**RECORDS FOR THE TASK**
= Beginning of Section =

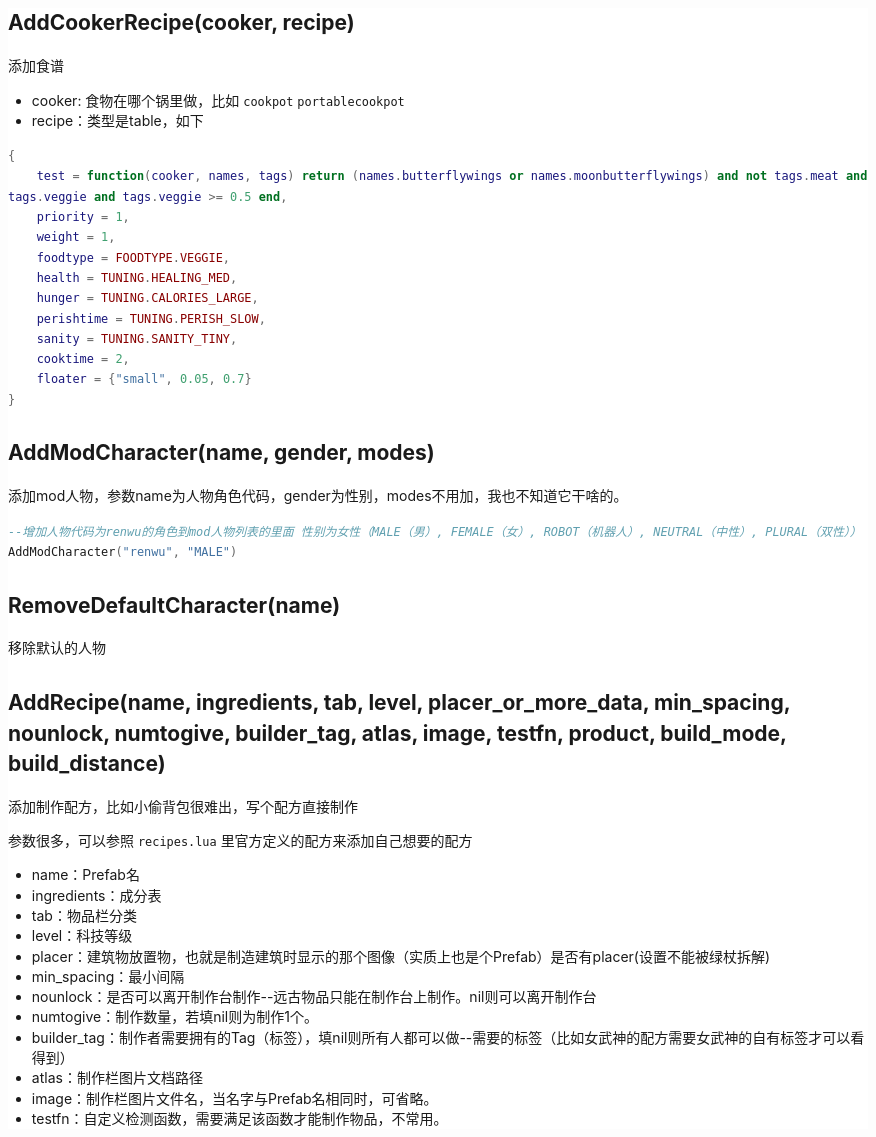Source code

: ## AddCookerRecipe(cooker, recipe)

添加食谱

- cooker: 食物在哪个锅里做，比如 `cookpot` `portablecookpot`
- recipe：类型是table，如下

```lua
{
    test = function(cooker, names, tags) return (names.butterflywings or names.moonbutterflywings) and not tags.meat and tags.veggie and tags.veggie >= 0.5 end,
    priority = 1,
    weight = 1,
    foodtype = FOODTYPE.VEGGIE,
    health = TUNING.HEALING_MED,
    hunger = TUNING.CALORIES_LARGE,
    perishtime = TUNING.PERISH_SLOW,
    sanity = TUNING.SANITY_TINY,
    cooktime = 2,
    floater = {"small", 0.05, 0.7}
}
```

## AddModCharacter(name, gender, modes)

添加mod人物，参数name为人物角色代码，gender为性别，modes不用加，我也不知道它干啥的。

```lua
--增加人物代码为renwu的角色到mod人物列表的里面 性别为女性（MALE（男）, FEMALE（女）, ROBOT（机器人）, NEUTRAL（中性）, PLURAL（双性））
AddModCharacter("renwu", "MALE") 
```

## RemoveDefaultCharacter(name)

移除默认的人物

## AddRecipe(name, ingredients, tab, level, placer_or_more_data, min_spacing, nounlock, numtogive, builder_tag, atlas, image, testfn, product, build_mode, build_distance)

添加制作配方，比如小偷背包很难出，写个配方直接制作

参数很多，可以参照 `recipes.lua` 里官方定义的配方来添加自己想要的配方

- name：Prefab名
- ingredients：成分表
- tab：物品栏分类
- level：科技等级
- placer：建筑物放置物，也就是制造建筑时显示的那个图像（实质上也是个Prefab）是否有placer(设置不能被绿杖拆解)
- min_spacing：最小间隔
- nounlock：是否可以离开制作台制作--远古物品只能在制作台上制作。nil则可以离开制作台
- numtogive：制作数量，若填nil则为制作1个。
- builder_tag：制作者需要拥有的Tag（标签），填nil则所有人都可以做--需要的标签（比如女武神的配方需要女武神的自有标签才可以看得到）
- atlas：制作栏图片文档路径
- image：制作栏图片文件名，当名字与Prefab名相同时，可省略。
- testfn：自定义检测函数，需要满足该函数才能制作物品，不常用。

= End of Section =

Write out once more the lines above beginning at the line with "## AddModCharacter(name, gender, modes)"; continue through the final line and stop there.

**RESPONSE FOR THIS EXERCISE**
## AddModCharacter(name, gender, modes)

添加mod人物，参数name为人物角色代码，gender为性别，modes不用加，我也不知道它干啥的。

```lua
--增加人物代码为renwu的角色到mod人物列表的里面 性别为女性（MALE（男）, FEMALE（女）, ROBOT（机器人）, NEUTRAL（中性）, PLURAL（双性））
AddModCharacter("renwu", "MALE") 
```

## RemoveDefaultCharacter(name)

移除默认的人物

## AddRecipe(name, ingredients, tab, level, placer_or_more_data, min_spacing, nounlock, numtogive, builder_tag, atlas, image, testfn, product, build_mode, build_distance)

添加制作配方，比如小偷背包很难出，写个配方直接制作

参数很多，可以参照 `recipes.lua` 里官方定义的配方来添加自己想要的配方

- name：Prefab名
- ingredients：成分表
- tab：物品栏分类
- level：科技等级
- placer：建筑物放置物，也就是制造建筑时显示的那个图像（实质上也是个Prefab）是否有placer(设置不能被绿杖拆解)
- min_spacing：最小间隔
- nounlock：是否可以离开制作台制作--远古物品只能在制作台上制作。nil则可以离开制作台
- numtogive：制作数量，若填nil则为制作1个。
- builder_tag：制作者需要拥有的Tag（标签），填nil则所有人都可以做--需要的标签（比如女武神的配方需要女武神的自有标签才可以看得到）
- atlas：制作栏图片文档路径
- image：制作栏图片文件名，当名字与Prefab名相同时，可省略。
- testfn：自定义检测函数，需要满足该函数才能制作物品，不常用。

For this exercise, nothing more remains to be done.